To calculate the expected value in R, we use the formula for the expected value of a probability distribution. This value represents the average or mean of all possible outcomes, weighted by their probabilities.
Expected Value Formula
\mu = \sum (x \times P(x))
- x: sample value
- P(x): probability of the sample value
Example
Given:
X: 0.2, 0.3, 0.4, 0.5, 0.6
P(x): .1, .3, .5, .1, .2
\mu = (0.2 \times 0.1) + (0.3 \times 0.3) + (0.4 \times 0.5) + (0.5 \times 0.1) + (0.6 \times 0.2) = 0.48
Method 1: Using sum() method
sum() method is used to calculate the sum of given vector
Syntax:
sum(x)
Parameters:
- x: Numeric Vector
Example: Calculate expected value
x <- c(0.2, 0.3, 0.4, 0.5, 0.6)
probability <- c(0.1, 0.3, 0.5, 0.1, 0.2)
sum(x * probability)
Output:
0.48
Method 2: Using weighted.mean() method
It is used to get the weighted arithmetic mean of input vector values.
Syntax:
weighted.mean(x, weights)
Parameters:
- x: data input vector
- weights: weights for the input data
- Returns: weighted mean of the values
Example: Calculate expected value
x <- c(0.2, 0.3, 0.4, 0.5, 0.6)
probability <- c(0.1, 0.3, 0.5, 0.1, 0.2)
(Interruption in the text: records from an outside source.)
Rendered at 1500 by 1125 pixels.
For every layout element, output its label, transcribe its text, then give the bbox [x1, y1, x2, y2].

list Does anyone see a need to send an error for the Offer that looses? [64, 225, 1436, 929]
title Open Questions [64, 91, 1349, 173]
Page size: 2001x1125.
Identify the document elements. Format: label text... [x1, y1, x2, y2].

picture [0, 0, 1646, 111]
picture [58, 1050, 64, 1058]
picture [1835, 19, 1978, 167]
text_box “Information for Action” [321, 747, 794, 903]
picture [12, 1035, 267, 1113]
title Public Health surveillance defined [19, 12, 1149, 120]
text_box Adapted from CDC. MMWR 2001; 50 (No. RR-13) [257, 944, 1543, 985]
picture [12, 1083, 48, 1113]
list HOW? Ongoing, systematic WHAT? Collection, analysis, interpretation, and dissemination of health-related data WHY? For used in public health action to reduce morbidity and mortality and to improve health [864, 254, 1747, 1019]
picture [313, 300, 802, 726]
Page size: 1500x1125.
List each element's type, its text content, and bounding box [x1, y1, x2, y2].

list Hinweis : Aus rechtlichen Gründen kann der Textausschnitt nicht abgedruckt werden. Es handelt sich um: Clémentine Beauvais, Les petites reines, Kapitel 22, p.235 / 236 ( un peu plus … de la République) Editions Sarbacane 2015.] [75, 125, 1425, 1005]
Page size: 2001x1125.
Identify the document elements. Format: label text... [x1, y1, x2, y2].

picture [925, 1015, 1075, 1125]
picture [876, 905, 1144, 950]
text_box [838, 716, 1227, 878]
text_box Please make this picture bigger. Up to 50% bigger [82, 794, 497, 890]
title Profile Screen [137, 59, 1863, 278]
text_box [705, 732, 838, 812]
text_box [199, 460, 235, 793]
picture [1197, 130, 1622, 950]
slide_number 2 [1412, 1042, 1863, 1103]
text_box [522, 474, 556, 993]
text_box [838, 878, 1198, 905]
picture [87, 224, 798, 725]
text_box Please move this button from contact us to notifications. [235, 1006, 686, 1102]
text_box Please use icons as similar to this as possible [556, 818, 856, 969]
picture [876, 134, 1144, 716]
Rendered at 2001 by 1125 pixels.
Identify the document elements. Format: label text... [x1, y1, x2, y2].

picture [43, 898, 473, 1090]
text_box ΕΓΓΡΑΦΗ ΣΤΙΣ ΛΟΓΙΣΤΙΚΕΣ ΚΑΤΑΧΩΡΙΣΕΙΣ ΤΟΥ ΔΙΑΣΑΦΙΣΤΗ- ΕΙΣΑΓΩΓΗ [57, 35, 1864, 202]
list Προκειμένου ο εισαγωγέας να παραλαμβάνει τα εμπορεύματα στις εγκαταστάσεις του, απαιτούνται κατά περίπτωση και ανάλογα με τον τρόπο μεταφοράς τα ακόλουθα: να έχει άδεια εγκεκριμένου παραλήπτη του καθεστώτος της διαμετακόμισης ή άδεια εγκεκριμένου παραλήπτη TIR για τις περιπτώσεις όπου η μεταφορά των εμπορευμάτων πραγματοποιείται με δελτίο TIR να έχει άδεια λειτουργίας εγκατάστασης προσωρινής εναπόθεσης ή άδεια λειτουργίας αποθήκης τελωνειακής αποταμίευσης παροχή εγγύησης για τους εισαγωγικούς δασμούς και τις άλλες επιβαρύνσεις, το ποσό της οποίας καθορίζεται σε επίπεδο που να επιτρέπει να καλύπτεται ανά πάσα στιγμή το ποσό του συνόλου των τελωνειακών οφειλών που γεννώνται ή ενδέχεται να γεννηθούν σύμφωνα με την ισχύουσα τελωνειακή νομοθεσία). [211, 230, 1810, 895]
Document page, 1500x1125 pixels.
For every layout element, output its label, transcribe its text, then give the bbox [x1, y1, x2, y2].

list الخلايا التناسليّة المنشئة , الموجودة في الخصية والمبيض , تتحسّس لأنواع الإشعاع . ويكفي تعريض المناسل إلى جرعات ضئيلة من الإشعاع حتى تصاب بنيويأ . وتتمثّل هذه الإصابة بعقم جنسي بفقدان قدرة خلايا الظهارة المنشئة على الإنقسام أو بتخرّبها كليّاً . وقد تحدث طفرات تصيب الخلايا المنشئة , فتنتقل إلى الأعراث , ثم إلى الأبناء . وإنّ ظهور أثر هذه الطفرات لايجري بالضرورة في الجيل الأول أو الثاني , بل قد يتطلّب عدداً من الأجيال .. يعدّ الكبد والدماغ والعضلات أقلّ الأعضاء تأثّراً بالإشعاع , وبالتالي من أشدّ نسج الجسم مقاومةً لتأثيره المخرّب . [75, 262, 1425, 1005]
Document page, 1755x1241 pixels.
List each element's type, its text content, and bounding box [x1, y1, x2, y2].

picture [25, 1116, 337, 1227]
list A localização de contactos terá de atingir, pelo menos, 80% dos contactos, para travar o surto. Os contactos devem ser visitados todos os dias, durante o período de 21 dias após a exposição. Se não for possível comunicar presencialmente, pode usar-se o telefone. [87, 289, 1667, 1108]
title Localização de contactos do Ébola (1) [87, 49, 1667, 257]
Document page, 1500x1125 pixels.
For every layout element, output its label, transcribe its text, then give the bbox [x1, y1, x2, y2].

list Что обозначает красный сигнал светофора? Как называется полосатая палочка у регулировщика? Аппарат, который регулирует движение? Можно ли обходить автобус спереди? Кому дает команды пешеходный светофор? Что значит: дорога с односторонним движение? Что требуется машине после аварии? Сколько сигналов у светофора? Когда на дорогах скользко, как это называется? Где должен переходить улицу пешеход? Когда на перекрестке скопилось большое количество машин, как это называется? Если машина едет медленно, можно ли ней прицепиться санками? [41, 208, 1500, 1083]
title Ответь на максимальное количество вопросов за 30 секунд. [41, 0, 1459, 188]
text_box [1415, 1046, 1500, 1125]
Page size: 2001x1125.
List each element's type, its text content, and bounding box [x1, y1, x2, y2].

weighted.mean(x, probability)
Output:
0.4
Method 3: Using c() method
It is used to combine the arguments passed to it. And %% operator is used to multiply a matrix with its transpose.
Syntax:
c(…)
Parameters:
- …: arguments to be combined
Example: Calculate expected value
x <- c(0.2, 0.3, 0.4, 0.5, 0.6)
probability <- c(0.1, 0.3, 0.5, 0.1, 0.2)
c(x %*% probability)
Output:
0.48
Matrix multiplication returns the expected value 0.48.